Mais especificamente…?

Mais especificamente? Veja. Haveria muito o que dizer aqui. Mas você pode não ser capaz de entender agora. Em bom português, mais especificamente, busque os sacramentos, leia os Evangelhos e a vida dos santos. E o mais importante: ame de verdade as pessoas, a começar por você mesmo. Isso não é autoajuda, não. Amar o próximo quer dizer parar de falar mal das pessoas / parar de encher-lhes o saco / parar de pressupor más-intenções onde provavelmente só há ignorância, preguiça e fraqueza de espírito / preocupar-se com o genuíno sofrimento das pessoas e fazer o que está a seu alcance para aliviá-lo.

Também não vai atrapalhar se você fizer orações / abster-se periodicamente de coisas que lhe são muito atraentes / deixar de preguiça e fazer o que deve ser feito / e principalmente aceitar as coisas como são. Porque embora o homem bagunce um pouquinho o mundo é importante entender que as coisas só acontecem porque Deus permite. Toda revolta é, em última análise, uma revolta contra Deus.

Os ‘deuses’ do nosso coração

Romangods-banner

Você cumprimenta as pessoas falando ‘Deus te abençoe’, ‘Fica com Deus, ‘Deus te crie’, Celestino? 

Sim. É um bom costume. Mas veja. É um costume em franco desaparecimento. Hoje em dia muitas pessoas já acham agressivo dizer ‘Feliz Natal’. Alguns já não aceitam referências a Deus nas conversas. Em tudo isso enxergam um ar meio medieval. Lembram de correntes, de cilícios, de fogueiras. É dose.

E qual é o efeito disso na alma dos cristãos, Alarico?

Os bons cristãos continuam falando de Deus como quem respira um ar puro e reconfortante. Não se intimidam e, aliás, não sabem fazer outra coisa. Que é, francamente falando, o melhor assunto. Deus e suas obras são único assunto que interessa.

Não é o que tenho visto por aí, infelizmente…

Do que você está falando, meu rei?

Estou falando daqueles que contemporizam, que relativizam, que amaciam as palavras…

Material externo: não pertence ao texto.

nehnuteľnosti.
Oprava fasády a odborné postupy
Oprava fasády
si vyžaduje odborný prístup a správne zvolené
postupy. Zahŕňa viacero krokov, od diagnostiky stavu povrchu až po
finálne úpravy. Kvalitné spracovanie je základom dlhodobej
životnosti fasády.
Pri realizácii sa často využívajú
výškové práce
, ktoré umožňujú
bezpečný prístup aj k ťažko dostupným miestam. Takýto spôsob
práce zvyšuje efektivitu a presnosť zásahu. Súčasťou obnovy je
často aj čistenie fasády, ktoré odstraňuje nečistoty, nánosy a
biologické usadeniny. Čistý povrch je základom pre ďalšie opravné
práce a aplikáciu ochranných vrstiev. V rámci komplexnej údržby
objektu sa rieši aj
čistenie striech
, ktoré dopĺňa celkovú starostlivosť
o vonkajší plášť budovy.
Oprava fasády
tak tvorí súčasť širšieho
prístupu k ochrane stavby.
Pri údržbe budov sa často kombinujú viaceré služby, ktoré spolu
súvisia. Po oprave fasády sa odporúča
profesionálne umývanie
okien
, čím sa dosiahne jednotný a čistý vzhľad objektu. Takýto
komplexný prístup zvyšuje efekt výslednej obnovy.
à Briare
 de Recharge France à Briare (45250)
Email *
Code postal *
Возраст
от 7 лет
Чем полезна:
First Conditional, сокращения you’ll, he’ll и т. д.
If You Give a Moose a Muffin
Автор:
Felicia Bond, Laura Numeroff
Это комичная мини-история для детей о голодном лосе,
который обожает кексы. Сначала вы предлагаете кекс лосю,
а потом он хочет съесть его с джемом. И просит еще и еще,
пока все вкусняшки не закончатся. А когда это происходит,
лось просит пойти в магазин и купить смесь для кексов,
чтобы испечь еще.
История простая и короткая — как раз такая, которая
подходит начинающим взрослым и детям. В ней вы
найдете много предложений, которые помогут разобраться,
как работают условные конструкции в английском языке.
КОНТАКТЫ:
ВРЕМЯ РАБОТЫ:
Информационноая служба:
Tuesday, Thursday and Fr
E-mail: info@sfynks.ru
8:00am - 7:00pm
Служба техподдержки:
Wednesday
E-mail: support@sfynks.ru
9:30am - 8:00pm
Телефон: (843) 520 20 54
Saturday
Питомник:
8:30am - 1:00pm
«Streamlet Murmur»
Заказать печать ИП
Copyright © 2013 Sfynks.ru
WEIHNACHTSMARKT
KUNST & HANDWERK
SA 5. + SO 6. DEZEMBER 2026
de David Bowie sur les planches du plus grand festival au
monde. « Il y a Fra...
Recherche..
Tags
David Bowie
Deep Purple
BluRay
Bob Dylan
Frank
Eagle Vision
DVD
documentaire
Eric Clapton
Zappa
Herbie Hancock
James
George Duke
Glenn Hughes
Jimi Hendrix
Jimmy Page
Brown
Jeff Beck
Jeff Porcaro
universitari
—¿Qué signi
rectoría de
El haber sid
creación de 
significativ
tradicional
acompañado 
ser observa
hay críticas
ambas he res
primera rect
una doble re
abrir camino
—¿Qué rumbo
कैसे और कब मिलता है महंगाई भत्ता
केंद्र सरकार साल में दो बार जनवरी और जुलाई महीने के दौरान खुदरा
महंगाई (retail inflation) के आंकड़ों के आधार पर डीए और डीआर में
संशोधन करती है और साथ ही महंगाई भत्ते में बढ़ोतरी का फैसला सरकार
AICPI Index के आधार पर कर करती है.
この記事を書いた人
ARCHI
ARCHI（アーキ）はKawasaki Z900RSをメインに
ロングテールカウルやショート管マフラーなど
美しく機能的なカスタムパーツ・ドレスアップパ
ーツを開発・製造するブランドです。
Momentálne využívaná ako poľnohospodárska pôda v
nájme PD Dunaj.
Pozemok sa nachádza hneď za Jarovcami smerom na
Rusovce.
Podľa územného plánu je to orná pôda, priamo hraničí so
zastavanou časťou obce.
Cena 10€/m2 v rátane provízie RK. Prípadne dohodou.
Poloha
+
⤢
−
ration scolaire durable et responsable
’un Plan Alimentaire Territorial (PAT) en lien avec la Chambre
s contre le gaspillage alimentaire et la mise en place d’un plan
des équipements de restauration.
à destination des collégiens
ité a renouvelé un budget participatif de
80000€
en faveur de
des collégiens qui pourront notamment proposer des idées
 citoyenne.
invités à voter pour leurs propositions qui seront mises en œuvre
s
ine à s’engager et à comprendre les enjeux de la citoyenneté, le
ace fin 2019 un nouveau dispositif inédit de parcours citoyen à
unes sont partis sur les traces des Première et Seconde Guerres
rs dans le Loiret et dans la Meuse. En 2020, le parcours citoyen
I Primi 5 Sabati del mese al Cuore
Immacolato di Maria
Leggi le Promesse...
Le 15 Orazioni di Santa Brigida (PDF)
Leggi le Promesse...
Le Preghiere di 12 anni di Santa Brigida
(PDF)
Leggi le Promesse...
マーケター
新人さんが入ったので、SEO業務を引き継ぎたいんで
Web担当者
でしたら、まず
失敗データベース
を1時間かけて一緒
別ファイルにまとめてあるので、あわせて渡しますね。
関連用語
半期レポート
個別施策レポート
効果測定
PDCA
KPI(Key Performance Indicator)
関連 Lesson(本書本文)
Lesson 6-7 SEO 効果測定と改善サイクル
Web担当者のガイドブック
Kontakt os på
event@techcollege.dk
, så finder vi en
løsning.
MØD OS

Sim, temos isso inclusive entre os cristãos nominais. Mas é o tal negócio: homens sem fibra em cima do muro olhando a vida passar, sempre os tereis. Né? Aqueles que dizem ‘Boas Festas‘, ‘Que a magia de um novo ano lhe encha de bençãos‘, ‘Que o deus do seu coração te abençoe‘. Como assim, ‘o deus do meu coração’, chefe? Às vezes, quando eu cochilo, o deus do meu coração é a vaidade, às vezes é uma picanha mal-passada, às vezes é uma mulher formosa. Você vai querer oferecer sacrifícios a qual deles? Um conselho: tome juízo. Não é o deus do coração que salva as pessoas. O Deus que salva é o Deus que é Pai, Filho e Espírito Santo. Deixemos de frescura. Que isso não dá camisa a ninguém.

A alma dos passarinhos

Quando um pássaro morre, Alarico, sua alma vai para o ‘céu dos passarinhos’?

É evidente que vai. Essa sentença está em uma poesia de Manuel Bandeira. E eu não costumo entrar em discussões com ele. Se ele falou, para mim é caso encerrado. O pardal morreu. A moça enterrou seu corpo no jardim. E a alma, Alarico? Ora, a alma foi para o céu dos passarinhos. Ponto final. Quem duvida disso bom sujeito não é.